WORK REQUEST.
Write the entries out exactly. Any images they hold stay out of the copy.

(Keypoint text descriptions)
━━━━━━━━━━━━━━━━━━━━━━━━━━━━━━

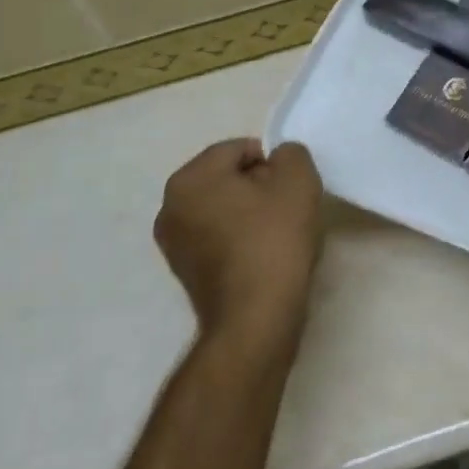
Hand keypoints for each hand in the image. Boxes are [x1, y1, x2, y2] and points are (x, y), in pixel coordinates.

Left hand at [154, 139, 324, 344]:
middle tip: (288, 208)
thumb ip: (290, 154)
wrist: (256, 319)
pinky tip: (263, 257)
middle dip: (259, 186)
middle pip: (227, 178)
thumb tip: (278, 161)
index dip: (272, 163)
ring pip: (223, 208)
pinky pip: (218, 238)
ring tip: (278, 235)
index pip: (238, 150)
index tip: (291, 188)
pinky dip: (239, 239)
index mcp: (190, 178)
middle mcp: (170, 206)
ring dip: (250, 213)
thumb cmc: (274, 240)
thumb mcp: (297, 180)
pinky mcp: (185, 273)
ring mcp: (173, 243)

━━━━━━━━━━━━━━━━━━━━━━━━━━━━━━

EXERCISE RESULT.
Hand keypoints for each hand in the image. Boxes are [x1, y1, x2, y2] and points are (x, y), in pixel coordinates.

Left hand at [154, 139, 324, 344]:
middle tip: (288, 208)
thumb ip: (290, 154)
wrist: (256, 319)
pinky tip: (263, 257)
middle dip: (259, 186)
middle pip: (227, 178)
thumb tip: (278, 161)
index dip: (272, 163)
ring pip: (223, 208)
pinky pip: (218, 238)
ring tip: (278, 235)
index pip: (238, 150)
index tip: (291, 188)
pinky dip: (239, 239)
index mcp: (190, 178)
middle mcp: (170, 206)
ring dip: (250, 213)
thumb cmc: (274, 240)
thumb mcp: (297, 180)
pinky mcp: (185, 273)
ring mcp: (173, 243)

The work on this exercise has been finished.